Lastly, given that both Trump and Netanyahu have openly and on TV advocated ethnic cleansing, and that these comments get next to zero blowback, the US and Israel appear to be the morally bankrupt ones. If an internet site takes precedence over open admission by presidents, multiple country's decisions, evidence presented from an acknowledged organisation (and confirmed from multiple sources), then I'd argue that there's something amiss here.
"To dismiss a source because it is Israeli ironically gives fuel to the antisemitism charge."
We agree it is an Israeli source.
All the unwatch site does is accuse Israel's critics of being antisemites. When you can't respond to the message, attack the messenger. Accuse them of being antisemitic and being funded by Hamas.
You are aware that Shulamit Alloni was on the extreme left and was criticizing this supposed misuse of Antisemitism, this is not some playbook
The american equivalent would be to quote Bernie Sanders saying "America is fascist" and then saying, see? therefore the USA system of government is fascism, even Congress agrees!
Regarding antisemitism, it is unfortunately a two millennium old racist phenomenon, which shows itself in an obsession many persons had with Jews and their "influence on world politics".
Behaviors include use of ritual scapegoating, where double standards are applied to the jews and then blame is shifted to them, culminating in ritual violence.
It's hard to delete 2000 years of western culture, so what you are seeing is mostly a rehash of this
This predated Israel by much and can be seen online for example by the unhealthy obsession with this conflict or even paranoid delusions considering Israel ("Israel killed Charlie Kirk cause I saw Nethanyahu respond to the murder" as can be seen in this thread)
In the above mentioned UN human right council you can see it in the fact 40% of decisions are about Israel while countries like Iran chair the committee. Or the fact there is a permanent clause (Article 7) meant to condemn Israel permanently, the only such country that had such a clause
i saw this comment before going to take a look, but scrolling down from the top, the page seems to all be character assasination about Francesca Albanese and not disputing facts.

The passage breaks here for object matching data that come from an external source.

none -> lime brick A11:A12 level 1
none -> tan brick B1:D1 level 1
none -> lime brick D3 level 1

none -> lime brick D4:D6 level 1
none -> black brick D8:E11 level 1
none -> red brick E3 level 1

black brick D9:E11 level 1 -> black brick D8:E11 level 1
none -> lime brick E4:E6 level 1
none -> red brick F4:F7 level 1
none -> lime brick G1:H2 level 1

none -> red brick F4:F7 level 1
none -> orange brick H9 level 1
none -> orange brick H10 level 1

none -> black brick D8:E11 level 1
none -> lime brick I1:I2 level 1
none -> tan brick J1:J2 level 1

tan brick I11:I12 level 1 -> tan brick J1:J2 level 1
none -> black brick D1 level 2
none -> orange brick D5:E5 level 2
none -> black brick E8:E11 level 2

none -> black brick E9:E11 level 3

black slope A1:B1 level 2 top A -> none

you can look for yourself - its the same as the "its funded by lunatics" comment, just swapping which lunatics.
if they've got arguments, they arent putting them forward as what they consider the most important.

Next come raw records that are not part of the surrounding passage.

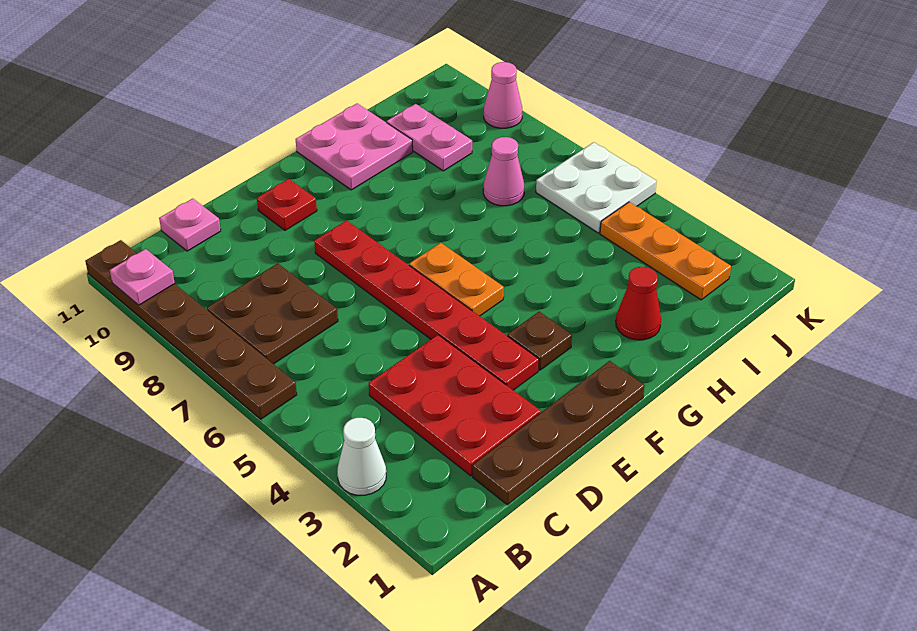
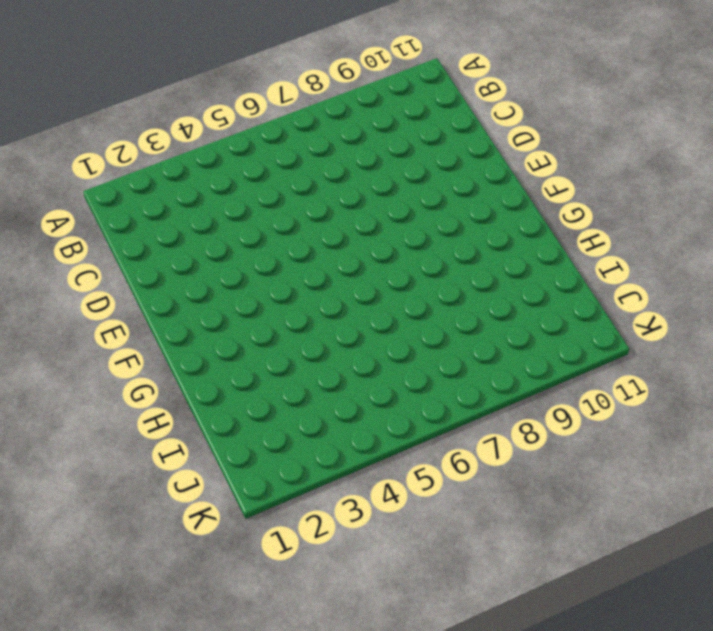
none -> white cone A3 level 1
none -> brown plate A6:A11 level 1
none -> brown plate B7:C8 level 1

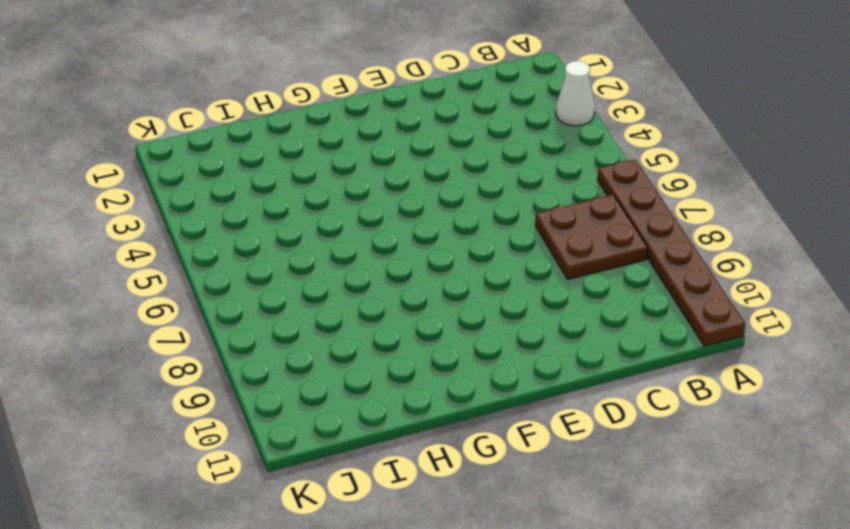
none -> brown plate C1:F1 level 1
none -> red plate C2:D4 level 1
none -> pink plate C11 level 1

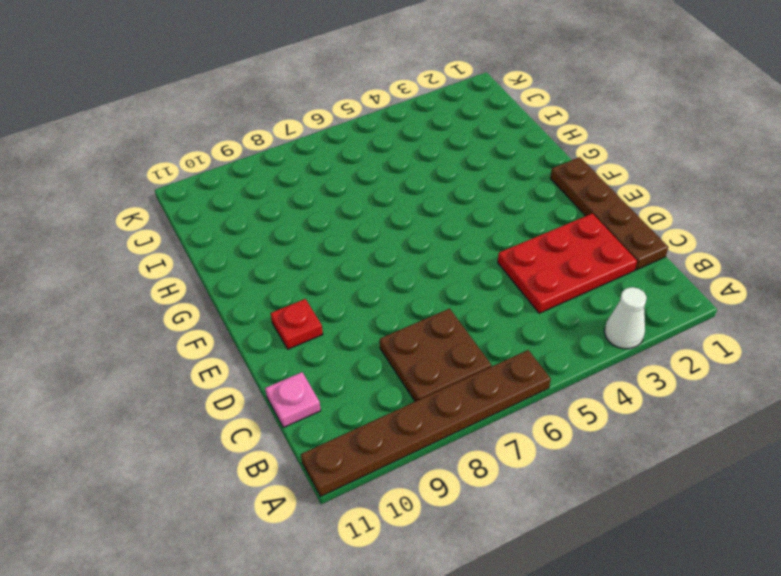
none -> red plate E3:E8 level 1
none -> brown plate F3 level 1
none -> orange plate F5:F6 level 1

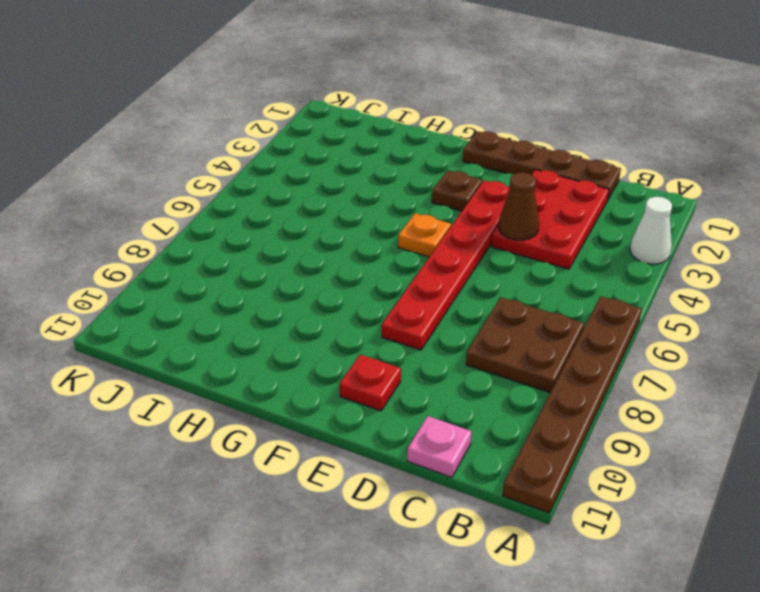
brown cone D4 level 2 -> none
orange plate F5 level 1 -> orange plate F5:F6 level 1
none -> pink plate G10:H11 level 1
none -> red cone H2 level 1
none -> pink cone I7 level 1

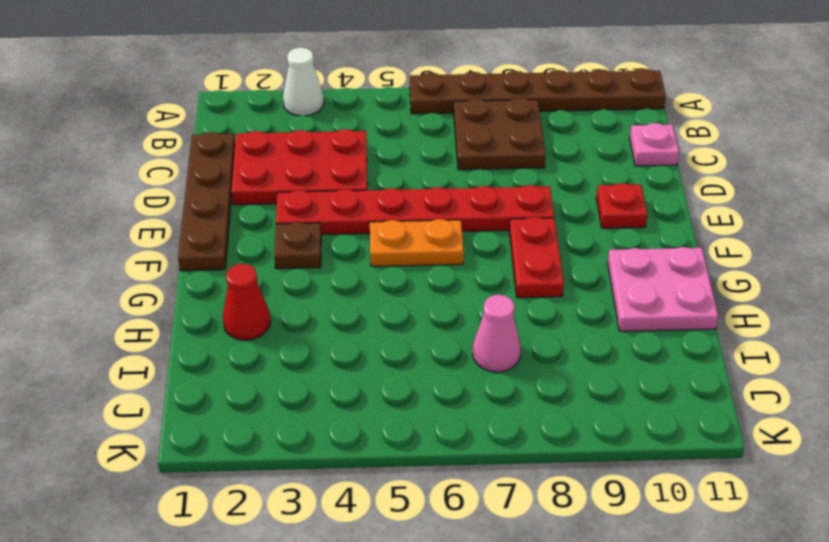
red plate F8:G8 level 1 -> none
none -> pink plate I9:I10 level 1
none -> orange plate J2:J4 level 1
none -> white plate J5:K6 level 1

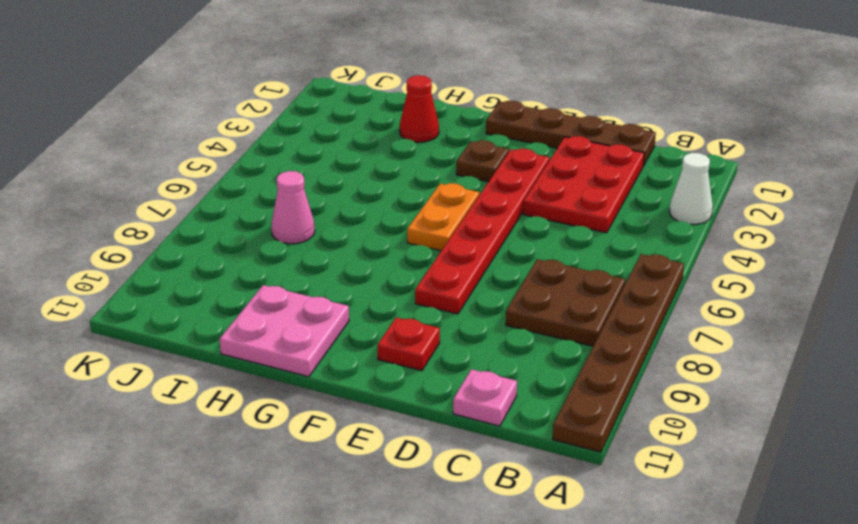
none -> pink plate I9:I10 level 1
none -> orange plate J2:J4 level 1
none -> white plate J5:K6 level 1

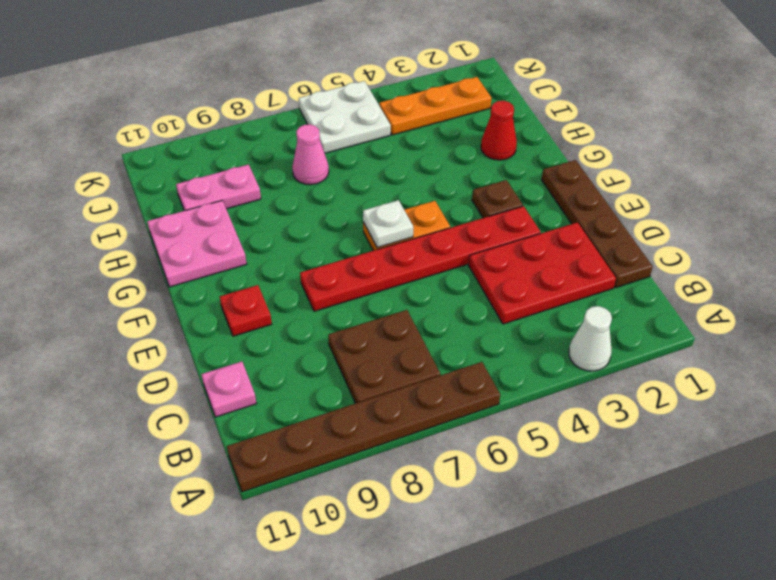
white plate F6 level 2 -> none
none -> pink cone K9 level 1
none -> pink plate A10 level 2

Character assassination? I see you, you support UN rapporteurs being able to have trips to Australia funded by terror organizations… I see where you stand just as well as you do
True. And in the interest of balancing the claims of the critics, I offer up the observation that UN Watch is "a lobby group with strong ties to Israel" (AFP article: Capella, Peter. "UN Gaza probe chief underlines balanced approach." 7-Jul-2009. https://web.archive.org/web/20111222162658/https://www.googl...).

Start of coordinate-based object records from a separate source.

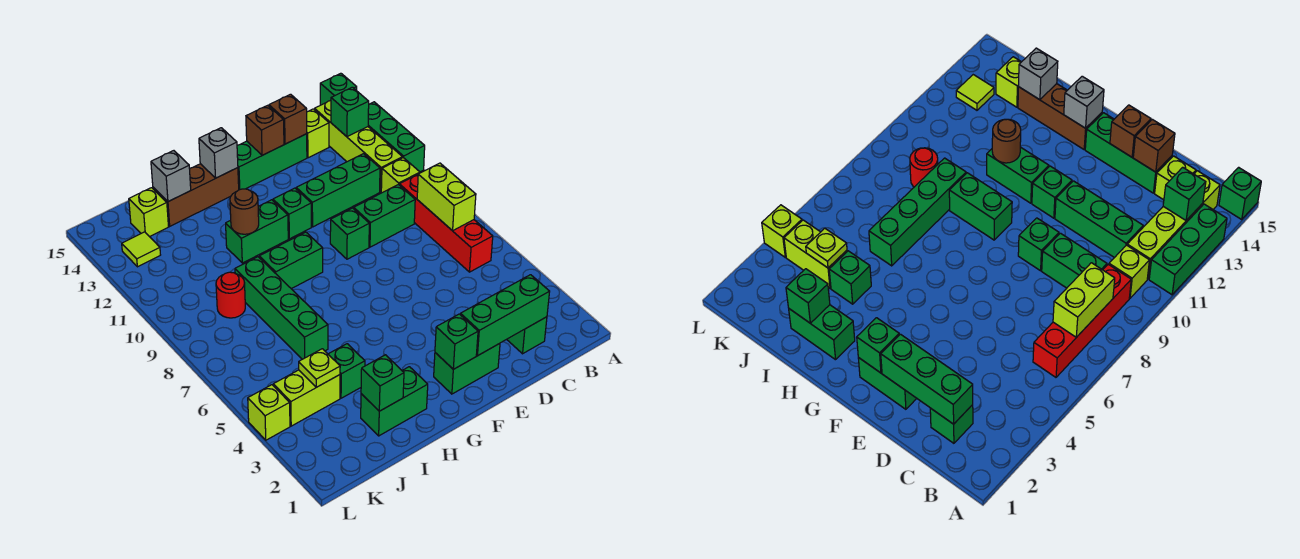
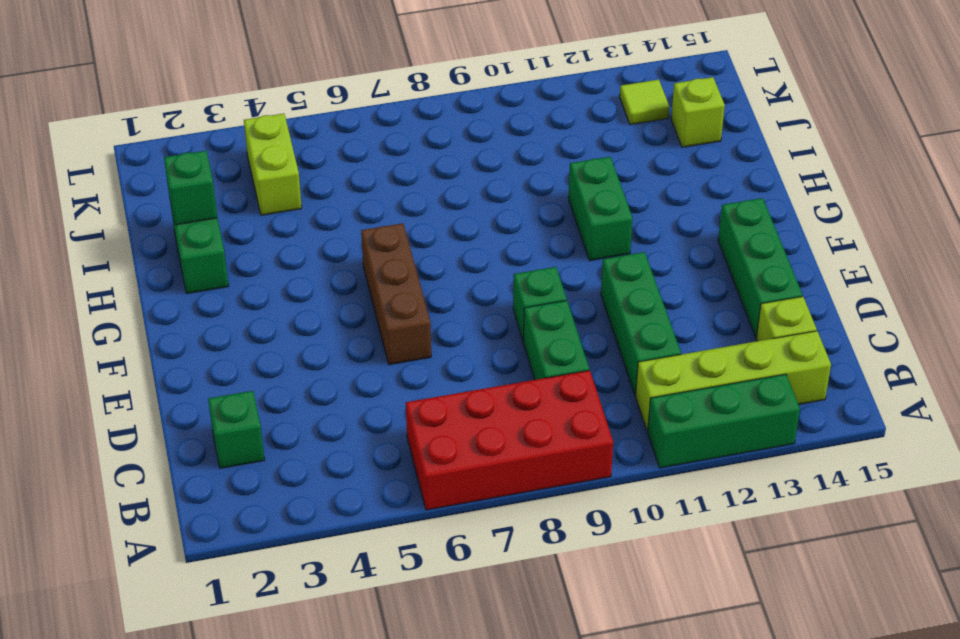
red brick A6:B9 level 1 -> red brick B6:B9 level 1
brown brick E6:G6 level 1 -> brown brick G14:I14 level 1
none -> green brick A15 level 1
none -> lime brick B10 level 1
none -> green brick E2:F2 level 1
none -> green brick F11 level 1

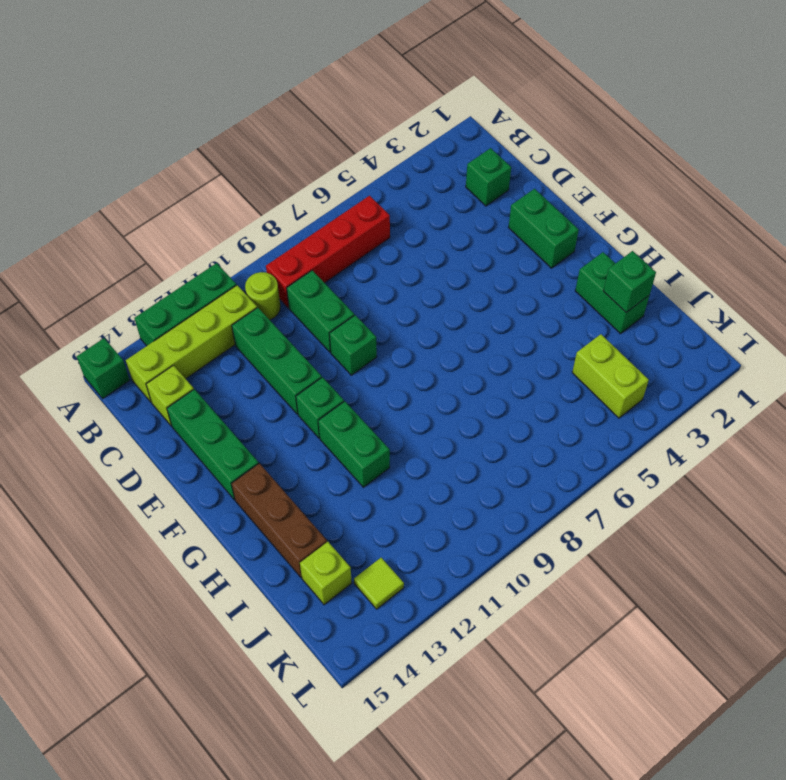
lime round brick B10 level 1 -> lime brick B10 level 1
none -> green brick G9:H9 level 1
none -> green brick I4 level 1
none -> green brick I6:I9 level 1
none -> red round brick J9 level 1

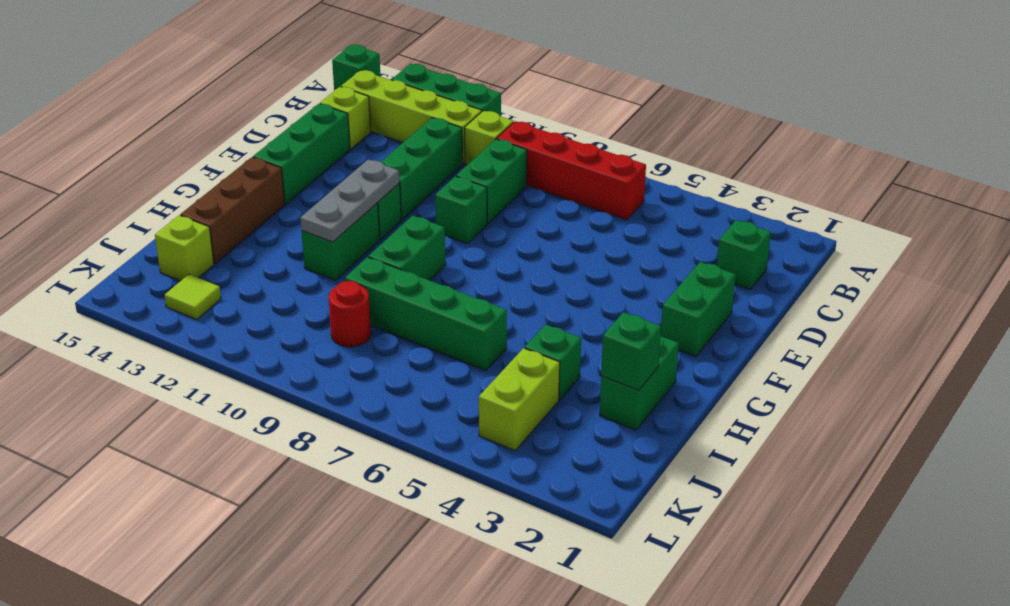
grey plate F11:H11 level 2 -> brown round brick H11 level 2
none -> lime brick L4 level 1
none -> lime brick B7:B8 level 2
none -> green brick B13 level 2
none -> green brick C2:E2 level 2

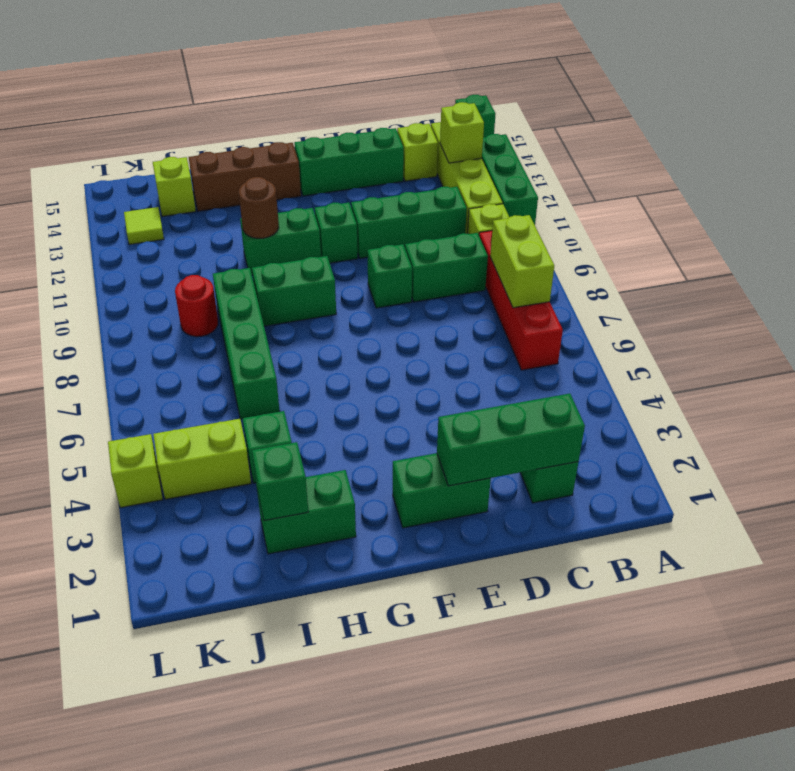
lime brick B13 level 2 -> green brick B13 level 2
none -> brown brick D14 level 2
none -> brown brick E14 level 2
none -> green brick F2 level 2
none -> grey brick G14 level 2

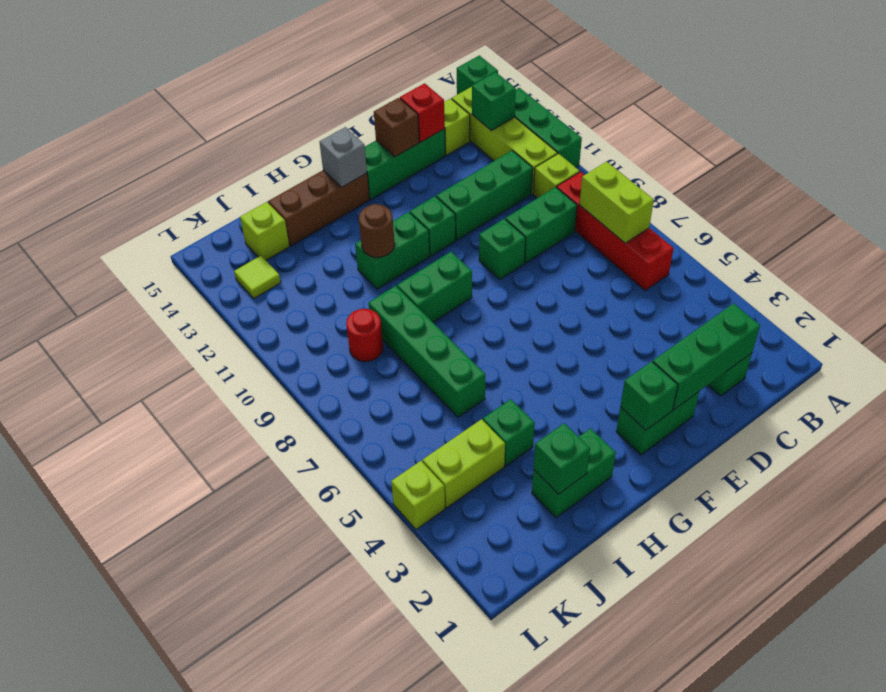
red brick D14 level 2 -> brown brick D14 level 2
none -> grey brick I14 level 2
none -> lime plate J4 level 2

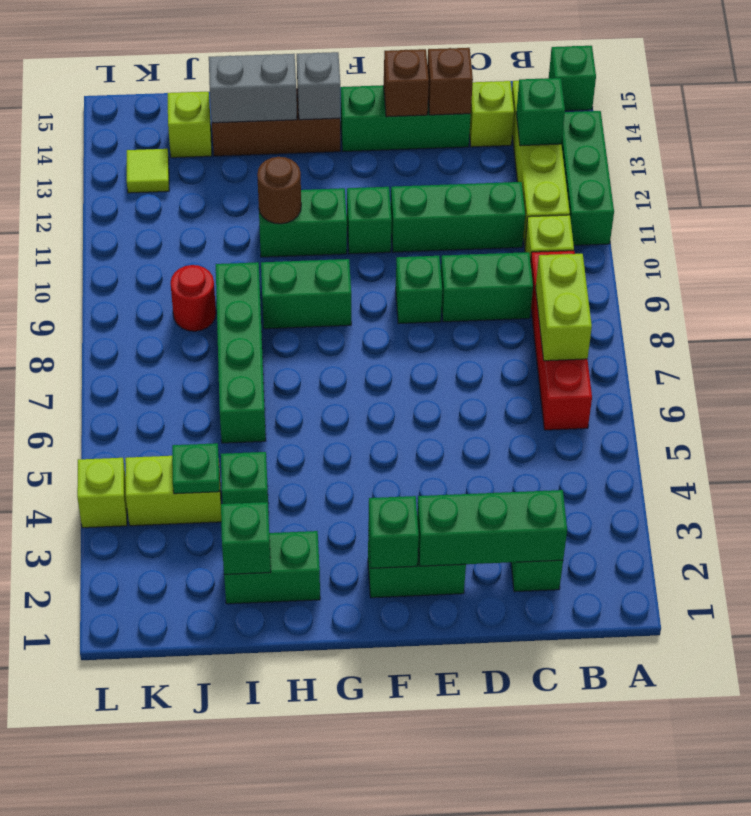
grey brick H14:I14 level 2 -> grey brick I14 level 2
green plate J4 level 2 -> lime plate J4 level 2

Unwatch is, and has always been, critical of everything the UN does with regards to Israel. Had the UN made one statement like "Israel should not arbitrarily detain children and hold them without fair trials", I am pretty sure unwatch would twist it into antisemitism.
Proving the absence of something is kinda impossible… depends on if you believe in guilty until proven innocent or if you’re totally okay with going gung-ho into trusting the UN, a body led by the majority of non-democratic governments and used to try to destroy democracies
The purpose of a tool like unwatch is to disseminate information to help zionists pollute discussions like these. They dont care about being right, or contributing information to the discussion, as much as they want to hand out gotchas, whatabouts, ad homs and so forth. Thats why its all just character assassination.